Electromagnetic emissions from AI chips could be exploited to steal valuable AI models, according to new research from North Carolina State University. This novel technique, detailed in a recent paper, raises significant security concerns for AI developers and users. The researchers demonstrated the feasibility of their method using an electromagnetic probe, publicly available AI models, and a Google Edge Tensor Processing Unit (TPU).
The process involves analyzing the electromagnetic radiation emitted while the TPU chip processes data. This “electromagnetic signature,” as described by lead author and NC State Ph.D. student Ashley Kurian, reveals critical information about the model’s operation. Building and training a neural network is a costly and time-consuming endeavor, representing significant intellectual property. Stealing a model like ChatGPT, with its billions of parameters, circumvents these investments and poses a serious threat to AI companies.
This type of AI theft differs from the prevalent concern of copyright infringement, where AI models are trained on copyrighted material without permission.

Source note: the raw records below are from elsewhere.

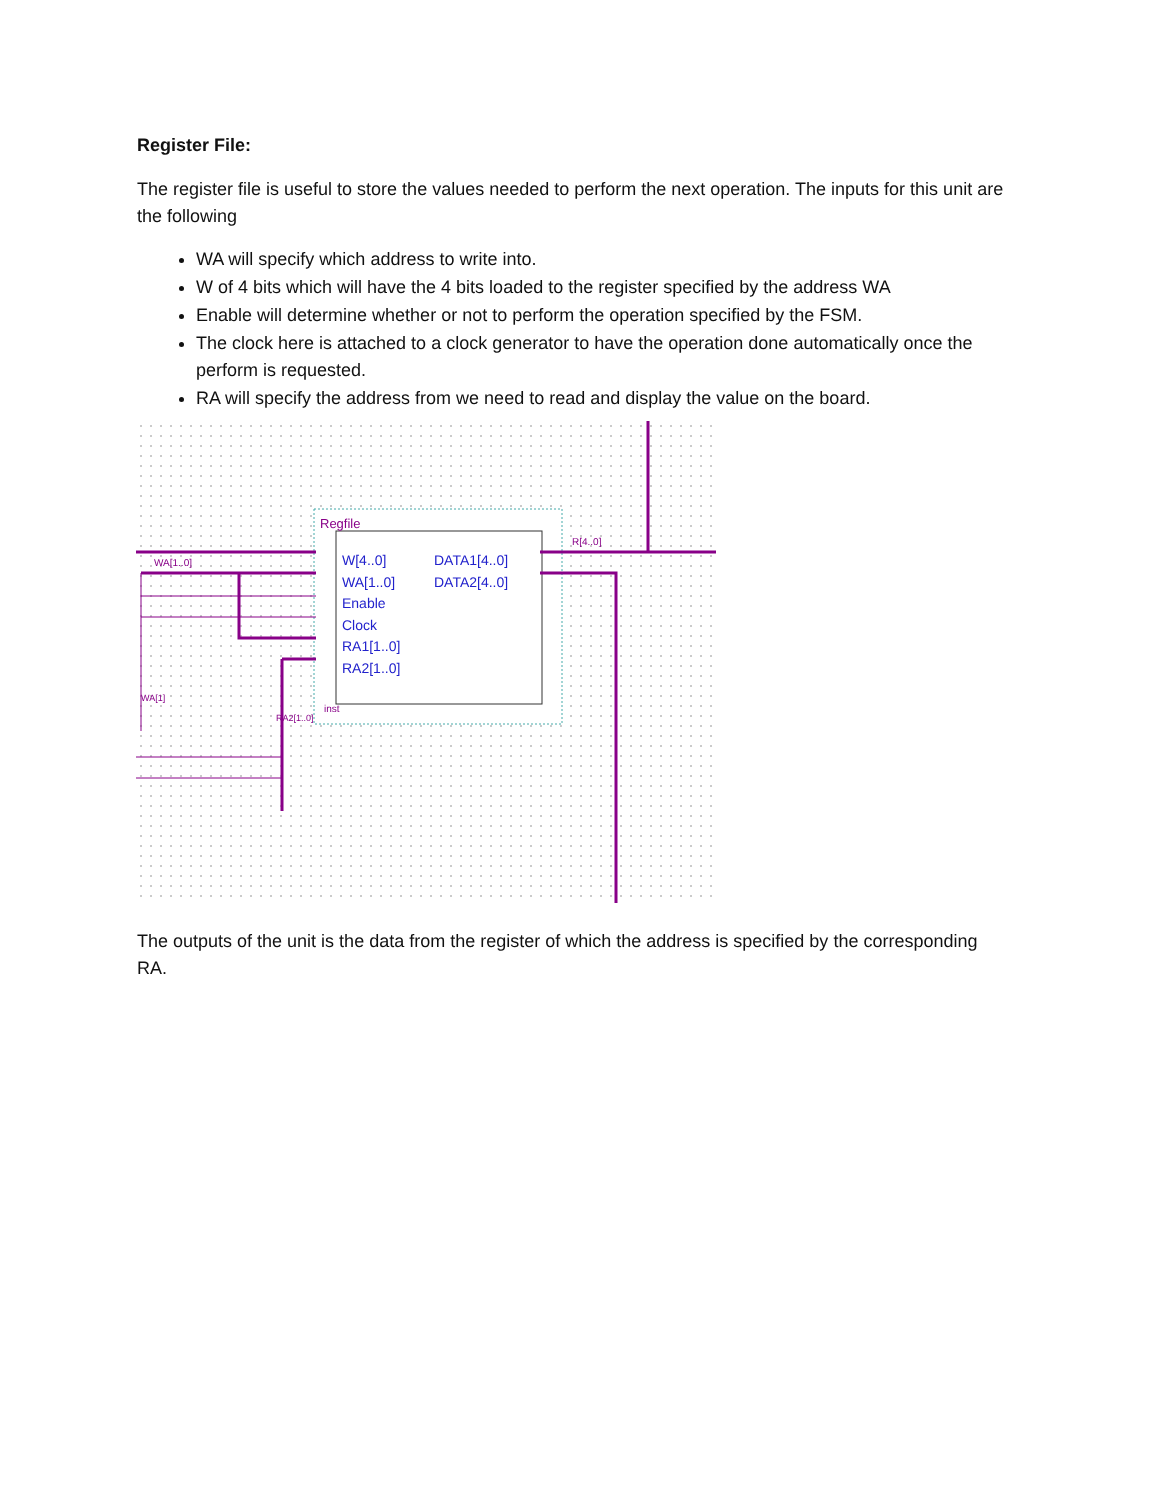Register File:
The register file is useful to store the values needed to perform the next operation. The inputs for this unit are the following
WA will specify which address to write into.
W of 4 bits which will have the 4 bits loaded to the register specified by the address WA
Enable will determine whether or not to perform the operation specified by the FSM.
The clock here is attached to a clock generator to have the operation done automatically once the perform is requested.
RA will specify the address from we need to read and display the value on the board.
Regfile
inst
W[4..0]
WA[1..0]
Enable
Clock
RA1[1..0]
RA2[1..0]
DATA1[4..0]
DATA2[4..0]
WA[1..0]
R[4..0]
WA[1]
RA2[1..0]
The outputs of the unit is the data from the register of which the address is specified by the corresponding RA.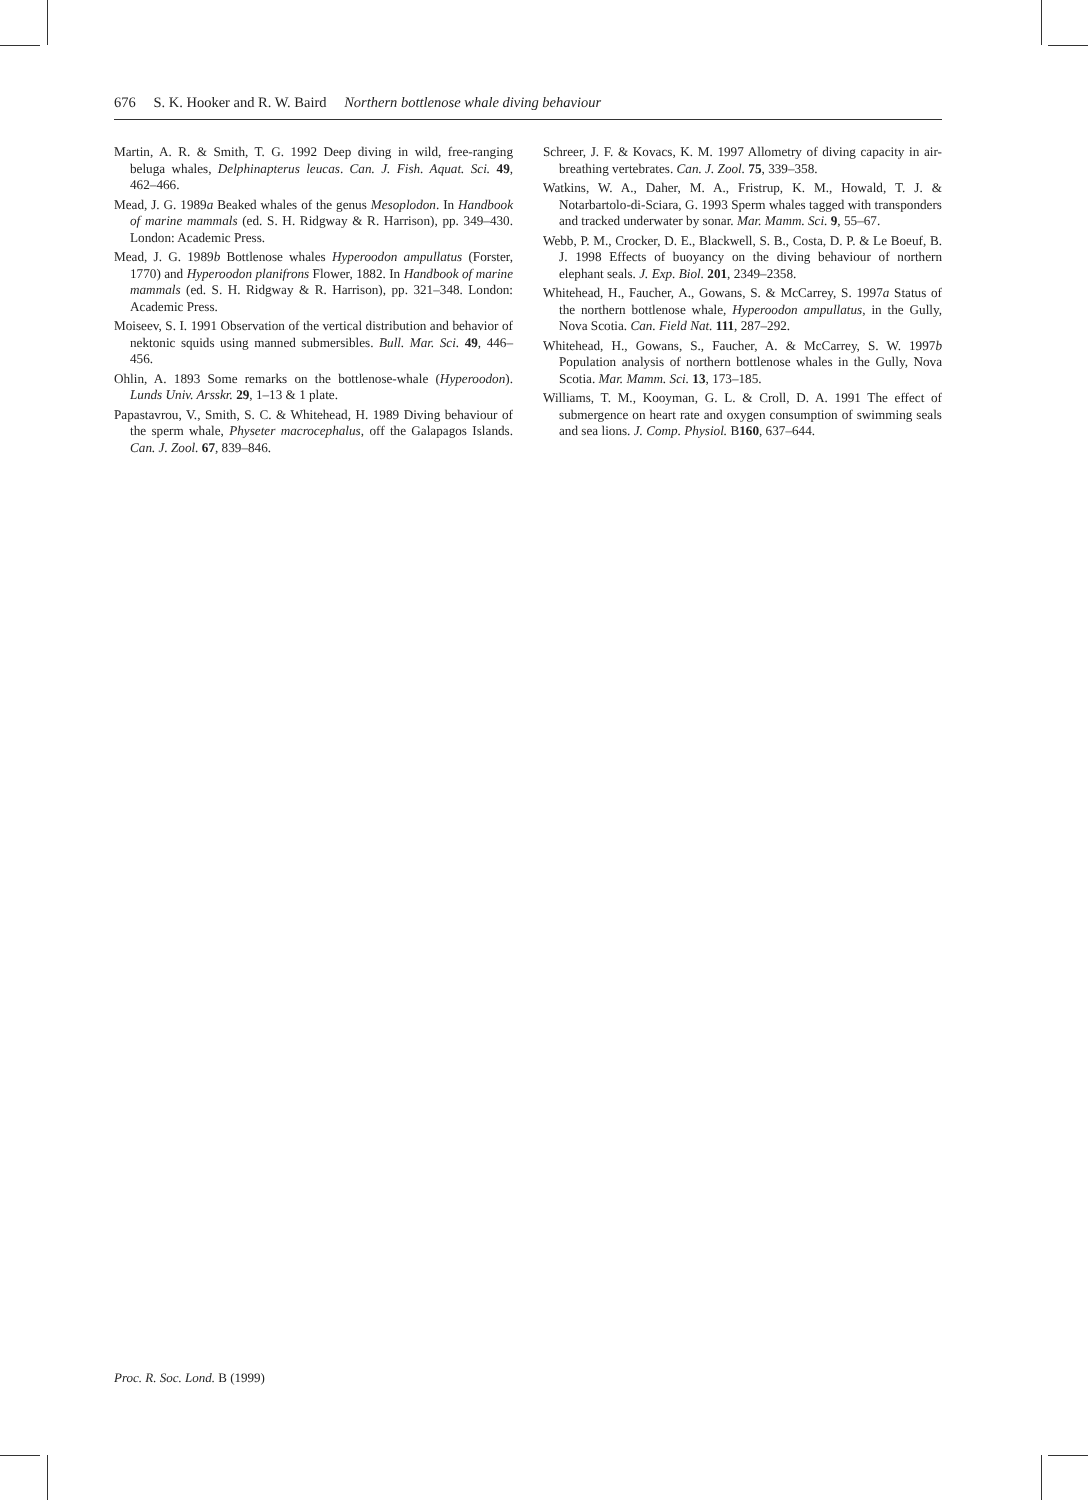676 S. K. Hooker and R. W. Baird Northern bottlenose whale diving behaviour
Martin, A. R. & Smith, T. G. 1992 Deep diving in wild, free-ranging beluga whales, Delphinapterus leucas. Can. J. Fish. Aquat. Sci. 49, 462–466.
Mead, J. G. 1989a Beaked whales of the genus Mesoplodon. In Handbook of marine mammals (ed. S. H. Ridgway & R. Harrison), pp. 349–430. London: Academic Press.
Mead, J. G. 1989b Bottlenose whales Hyperoodon ampullatus (Forster, 1770) and Hyperoodon planifrons Flower, 1882. In Handbook of marine mammals (ed. S. H. Ridgway & R. Harrison), pp. 321–348. London: Academic Press.
Moiseev, S. I. 1991 Observation of the vertical distribution and behavior of nektonic squids using manned submersibles. Bull. Mar. Sci. 49, 446–456.
Ohlin, A. 1893 Some remarks on the bottlenose-whale (Hyperoodon). Lunds Univ. Arsskr. 29, 1–13 & 1 plate.
Papastavrou, V., Smith, S. C. & Whitehead, H. 1989 Diving behaviour of the sperm whale, Physeter macrocephalus, off the Galapagos Islands. Can. J. Zool. 67, 839–846.
Schreer, J. F. & Kovacs, K. M. 1997 Allometry of diving capacity in air-breathing vertebrates. Can. J. Zool. 75, 339–358.
Watkins, W. A., Daher, M. A., Fristrup, K. M., Howald, T. J. & Notarbartolo-di-Sciara, G. 1993 Sperm whales tagged with transponders and tracked underwater by sonar. Mar. Mamm. Sci. 9, 55–67.
Webb, P. M., Crocker, D. E., Blackwell, S. B., Costa, D. P. & Le Boeuf, B. J. 1998 Effects of buoyancy on the diving behaviour of northern elephant seals. J. Exp. Biol. 201, 2349–2358.
Whitehead, H., Faucher, A., Gowans, S. & McCarrey, S. 1997a Status of the northern bottlenose whale, Hyperoodon ampullatus, in the Gully, Nova Scotia. Can. Field Nat. 111, 287–292.
Whitehead, H., Gowans, S., Faucher, A. & McCarrey, S. W. 1997b Population analysis of northern bottlenose whales in the Gully, Nova Scotia. Mar. Mamm. Sci. 13, 173–185.
Williams, T. M., Kooyman, G. L. & Croll, D. A. 1991 The effect of submergence on heart rate and oxygen consumption of swimming seals and sea lions. J. Comp. Physiol. B160, 637–644.
Proc. R. Soc. Lond. B (1999)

While that issue has led to lawsuits and countermeasures from artists, this new threat focuses on the theft of the model itself.
Deciphering the model’s hyperparameters, including its architecture and defining details, is the more challenging aspect of this technique. The researchers achieved this by comparing the electromagnetic data to data collected from running other AI models on the same chip. This comparison allowed them to identify the target model’s architecture and layer details with impressive accuracy, reaching 99.91%. Crucially, this research involved physical access to the chip for both probing and running comparison models, conducted in collaboration with Google to assess the vulnerability of their TPUs.
While Kurian suggests that this technique could potentially be applied to smartphones, the compact design of these devices would make monitoring electromagnetic signals more difficult. The implications of this research extend beyond TPUs. Mehmet Sencan, a security researcher at AI standards nonprofit Atlas Computing, notes that while side-channel attacks on edge devices are not new, the ability to extract entire model architecture hyperparameters is significant. Since AI hardware performs inference in plaintext, any model deployed on an unsecured edge device or server is potentially vulnerable to this type of attack.
This research underscores the need for enhanced security measures to protect AI models from electromagnetic eavesdropping. As AI models become increasingly valuable, safeguarding them from such attacks will be paramount.